Igor K. Lednev is a Professor of Chemistry at the University at Albany, State University of New York. His research is focused on the development of novel laser spectroscopy for medical diagnostics and forensic purposes. He has authored over 240 publications in peer-reviewed journals reaching h-index of 58. He is a co-founder of two startup companies targeting the commercialization of his technology protected by seven patents. He is on the editorial boards of Raman Spectroscopy, Forensic Chemistry, Spectroscopy magazine, and High Energy Chemistry journal. He served as an advisory member on the White House Subcommittee for Forensic Science. He is a co-founder of the NIJ Forensic Science Symposium at Pittcon (the world-largest Analytical Chemistry congress); the symposium became a regular annual event including 34 invited talks and a poster session. He is a Fellow of the Society for Applied Spectroscopy and the Royal Society of Chemistry (UK). Media covered his work over 90 times including TV and radio interviews, publications in the Wall Street Journal, Chemical & Engineering News, Forensic Magazine, etc. Discovery Channel Canada featured his work on forensic Raman spectroscopy.

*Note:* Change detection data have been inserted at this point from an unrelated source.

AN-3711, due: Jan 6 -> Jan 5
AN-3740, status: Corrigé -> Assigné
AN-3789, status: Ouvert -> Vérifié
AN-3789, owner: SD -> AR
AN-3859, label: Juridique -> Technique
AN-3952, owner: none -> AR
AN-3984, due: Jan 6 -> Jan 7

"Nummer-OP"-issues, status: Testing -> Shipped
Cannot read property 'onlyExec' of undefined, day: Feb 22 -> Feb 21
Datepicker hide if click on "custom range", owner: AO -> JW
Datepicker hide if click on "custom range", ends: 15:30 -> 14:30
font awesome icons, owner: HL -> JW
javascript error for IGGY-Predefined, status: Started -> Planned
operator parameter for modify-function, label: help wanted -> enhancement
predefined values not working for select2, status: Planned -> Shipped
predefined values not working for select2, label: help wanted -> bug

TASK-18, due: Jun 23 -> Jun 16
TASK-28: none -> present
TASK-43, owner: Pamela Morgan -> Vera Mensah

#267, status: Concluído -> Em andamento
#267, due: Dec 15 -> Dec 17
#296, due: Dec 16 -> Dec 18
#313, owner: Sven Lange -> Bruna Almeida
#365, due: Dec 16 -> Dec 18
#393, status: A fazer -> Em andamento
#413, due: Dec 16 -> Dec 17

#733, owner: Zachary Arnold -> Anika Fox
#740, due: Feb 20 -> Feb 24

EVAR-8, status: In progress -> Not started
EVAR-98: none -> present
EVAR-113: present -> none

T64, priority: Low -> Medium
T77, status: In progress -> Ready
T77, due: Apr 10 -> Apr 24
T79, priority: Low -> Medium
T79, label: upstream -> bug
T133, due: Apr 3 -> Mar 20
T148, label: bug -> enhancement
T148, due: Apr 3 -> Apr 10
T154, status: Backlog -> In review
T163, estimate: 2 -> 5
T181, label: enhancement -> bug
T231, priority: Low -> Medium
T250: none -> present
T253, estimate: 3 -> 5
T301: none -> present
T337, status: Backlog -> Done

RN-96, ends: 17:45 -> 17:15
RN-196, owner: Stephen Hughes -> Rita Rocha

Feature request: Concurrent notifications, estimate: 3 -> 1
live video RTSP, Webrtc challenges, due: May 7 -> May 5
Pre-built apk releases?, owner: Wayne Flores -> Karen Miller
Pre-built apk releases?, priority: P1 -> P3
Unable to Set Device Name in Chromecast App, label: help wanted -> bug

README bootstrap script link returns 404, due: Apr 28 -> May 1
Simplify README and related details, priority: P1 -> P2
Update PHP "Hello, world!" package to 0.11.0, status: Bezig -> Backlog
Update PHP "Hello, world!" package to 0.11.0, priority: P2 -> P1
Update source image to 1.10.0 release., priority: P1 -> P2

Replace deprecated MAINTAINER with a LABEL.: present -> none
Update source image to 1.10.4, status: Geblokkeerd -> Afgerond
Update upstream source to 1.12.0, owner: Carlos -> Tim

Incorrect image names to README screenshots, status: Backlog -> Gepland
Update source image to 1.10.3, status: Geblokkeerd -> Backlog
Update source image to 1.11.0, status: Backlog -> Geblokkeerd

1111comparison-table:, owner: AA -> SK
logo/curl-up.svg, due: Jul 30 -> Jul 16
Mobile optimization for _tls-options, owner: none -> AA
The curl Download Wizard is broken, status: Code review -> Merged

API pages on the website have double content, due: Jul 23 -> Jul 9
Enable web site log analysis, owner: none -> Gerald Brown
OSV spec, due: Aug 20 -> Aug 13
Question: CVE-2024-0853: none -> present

Congressman Tonko featured his research at the U.S. House of Representatives Hearing on the advancements in forensic science in September 2019. Dr. Lednev received several prestigious awards including the Gold Medal Award from NY/NJ Section of the Society for Applied Spectroscopy, Guest Prof. Fellowship from the Friedrich-Schiller-University, Research Innovation Award from Research Corporation, Chancellor’s Award for Excellence in Scholarship and Creative Activities, and CAS Dean’s Award for Outstanding Achievements in Teaching. For his development work, Lednev and coworkers have just received a Phase I Small Business Technology Transfer (STTR) grant from the U.S. National Science Foundation.